At the time of this writing, the Ebola patient in Dallas is “fighting for his life.” As of now he is the only victim of the disease in this country. More than 7,000 people in Guinea, Liberia, Nigeria, Senegal and Sierra Leone have contracted Ebola in this latest outbreak, the biggest on record. More than 3,000 victims have died.
The disease continues to be spreading. Meanwhile, medical aid centers from several countries are gradually being established in the hardest hit areas. While the conditions in which the virus is transmitted are well known, it remains uncertain how many more individuals will be infected.
I was reminded of a blog I wrote earlier this year about two films that deal with the spread and consequences of viruses. I am reposting it today.
In 1918 a deadly influenza virus swept over the globe. It infected 500,000,000 people and was responsible for the death of an estimated 50 to 100 million –3 to 5 percent of the world’s population. It was no doubt one of the worst natural disasters in recorded history. From time to time a severe virus infects a significant number of people in this country and elsewhere, but not anywhere like the 1918 Flu Pandemic, as it has become known.
Just yesterday there was a report of the arrival in this country of a new virus that spreads from person to person and is often fatal. It is known as the MERS, Middle East Respiratory Syndrome, that has so far infected three people in the US and many more in sixteen other countries. In Saudi Arabia alone, 157 have died from this virus. The Centers for Disease Control (CDC) reports the virus is from the same family as the common cold and severe acute respiratory syndrome virus (SARS).
Early last month there was an outbreak of Ebola virus in Guinea. As of April 17th, over 200 cases had been reported, including 137 deaths. Liberia and Sierra Leone, both neighboring countries, have also reported Ebola cases. Research on its origin and treatment has just begun.
Outbreak is the more significant of the two. It explores a complicated issue after the President, at the request of a sinister general in cahoots with a drug company, orders the military to bomb the town with a weapon that will destroy all its inhabitants.

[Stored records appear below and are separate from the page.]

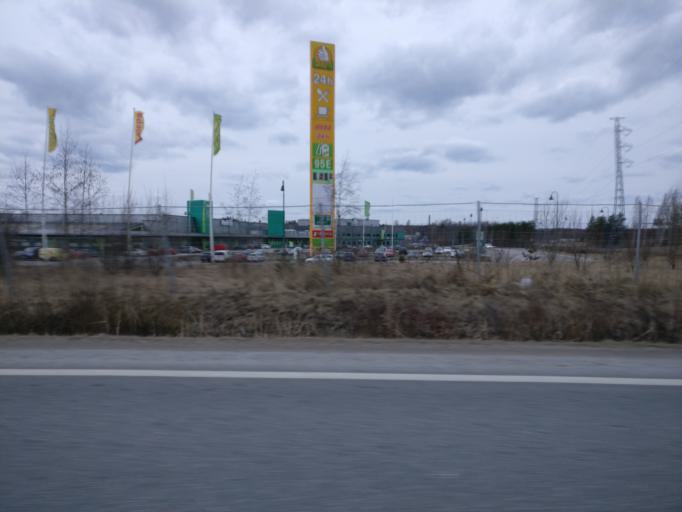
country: FI
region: Uusimaa
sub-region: Helsinki
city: Hyvinge
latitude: 60.6192
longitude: 24.8082
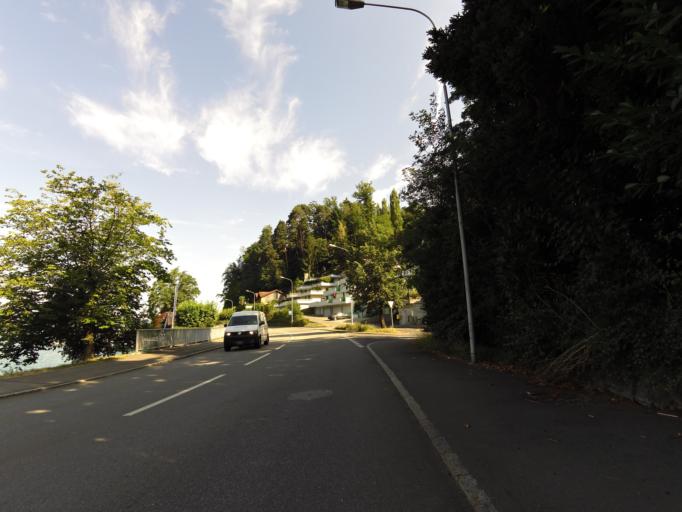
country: CH
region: Zug
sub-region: Zug
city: Walchwil
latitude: 47.0921
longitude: 8.5211
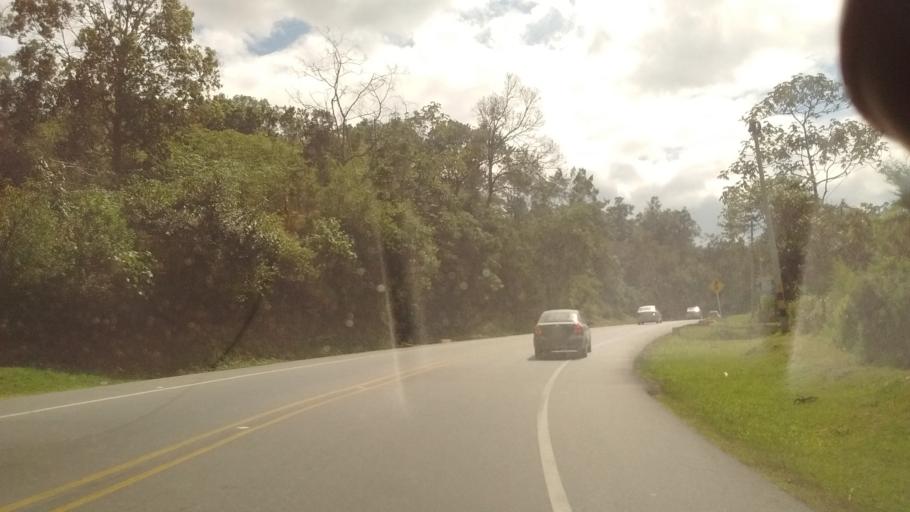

The issue that emerges from this order is the moral legitimacy of such an action, one that will kill a relatively small number of people to save millions of other individuals throughout the country.
In philosophy this is known as the trolley problem. In one variation of this hypothetical, you are standing by the side of a railway track as a train, whose brakes have failed, approaches. You note that 5 people are tied to the tracks that will be killed unless you pull the switch you are standing by, sending the train to a sidetrack. Then you observe one person is tied to the sidetrack where you could send the train.
What do you do? Do stand by helpless as the train kills five people or divert it so that it only kills one?
The answer to this question is by no means simple and has been the subject of considerable philosophical debate. It is also the question set before the commander of the plane about to be sent to kill all the inhabitants of the quarantined town. Meanwhile, you are aware that researchers are working feverishly to find a vaccine that will destroy the virus.